All Times EDT
Keywords: Platform trials, Multiplicity, Error Rates
Recently – to some extent fueled by the global COVID-19 outbreak - master protocol trials and especially platform trials have received increased attention and are nearly unanimously considered to hold great potential for future drug development. Adaptive platform trials provide a framework to simultaneously study multiple treatments in a disease. They are multi-armed trials where interventions can enter and leave the platform based on interim analyses as well as external events, for example, if new treatments become available. Such integrated platform trials can have both exploratory and confirmatory elements and especially for the latter the probability of false positive decisions should be controlled. In this talk we will discuss the main structural sources of multiplicity in platform trials. We will discuss current controversies and the proposed statistical methodology to address these issues.

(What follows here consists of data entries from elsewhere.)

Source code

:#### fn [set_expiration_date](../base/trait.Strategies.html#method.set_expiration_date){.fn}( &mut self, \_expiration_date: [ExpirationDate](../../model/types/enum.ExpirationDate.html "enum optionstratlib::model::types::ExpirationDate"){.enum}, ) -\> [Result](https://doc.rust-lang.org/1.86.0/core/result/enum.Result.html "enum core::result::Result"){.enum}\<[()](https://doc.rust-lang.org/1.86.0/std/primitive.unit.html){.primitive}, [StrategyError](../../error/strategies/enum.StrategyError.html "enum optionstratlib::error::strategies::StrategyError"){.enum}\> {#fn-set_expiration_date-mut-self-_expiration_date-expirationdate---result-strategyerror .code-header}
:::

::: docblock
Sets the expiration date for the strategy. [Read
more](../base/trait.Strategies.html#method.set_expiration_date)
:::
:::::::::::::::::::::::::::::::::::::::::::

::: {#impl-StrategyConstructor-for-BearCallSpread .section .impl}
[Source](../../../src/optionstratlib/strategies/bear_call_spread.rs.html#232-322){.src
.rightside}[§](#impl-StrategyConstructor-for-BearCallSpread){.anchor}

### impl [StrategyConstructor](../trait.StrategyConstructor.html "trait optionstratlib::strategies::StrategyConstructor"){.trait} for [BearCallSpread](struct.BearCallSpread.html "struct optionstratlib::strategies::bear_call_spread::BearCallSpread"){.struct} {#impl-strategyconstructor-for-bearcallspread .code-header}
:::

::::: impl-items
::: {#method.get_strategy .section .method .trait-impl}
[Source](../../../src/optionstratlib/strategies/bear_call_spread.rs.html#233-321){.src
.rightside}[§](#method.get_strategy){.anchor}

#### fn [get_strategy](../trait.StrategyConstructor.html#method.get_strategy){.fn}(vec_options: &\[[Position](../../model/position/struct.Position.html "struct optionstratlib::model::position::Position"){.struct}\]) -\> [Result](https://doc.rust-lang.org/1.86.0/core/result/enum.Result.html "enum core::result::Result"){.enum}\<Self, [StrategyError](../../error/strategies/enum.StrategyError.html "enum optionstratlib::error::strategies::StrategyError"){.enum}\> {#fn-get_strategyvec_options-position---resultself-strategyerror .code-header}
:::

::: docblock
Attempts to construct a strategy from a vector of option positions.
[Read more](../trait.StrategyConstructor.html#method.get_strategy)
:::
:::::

Due to the complexity of platform trial designs with potentially various sub-studies allowing for multiple treatment arms and/or doses, subgroups and adaptations, it is not clear when and how to adjust for multiplicity. Which error rates are the more relevant ones considering the main objectives of the platform trial? We will discuss the pro and cons of various error rates such as the family-wise error rate (FWER), the k-FWER, the false-discovery rate (FDR) or the per-comparison error rate in the context of platform trials and how they relate to each other. We will discuss a framework on how to identify reasonables testing strategies. For example, under which circumstances sub-studies and the related decisions can be considered as independent, allowing for separate pre-defined sets of families of hypotheses. We will compare different strategies with the means of clinical trial simulations.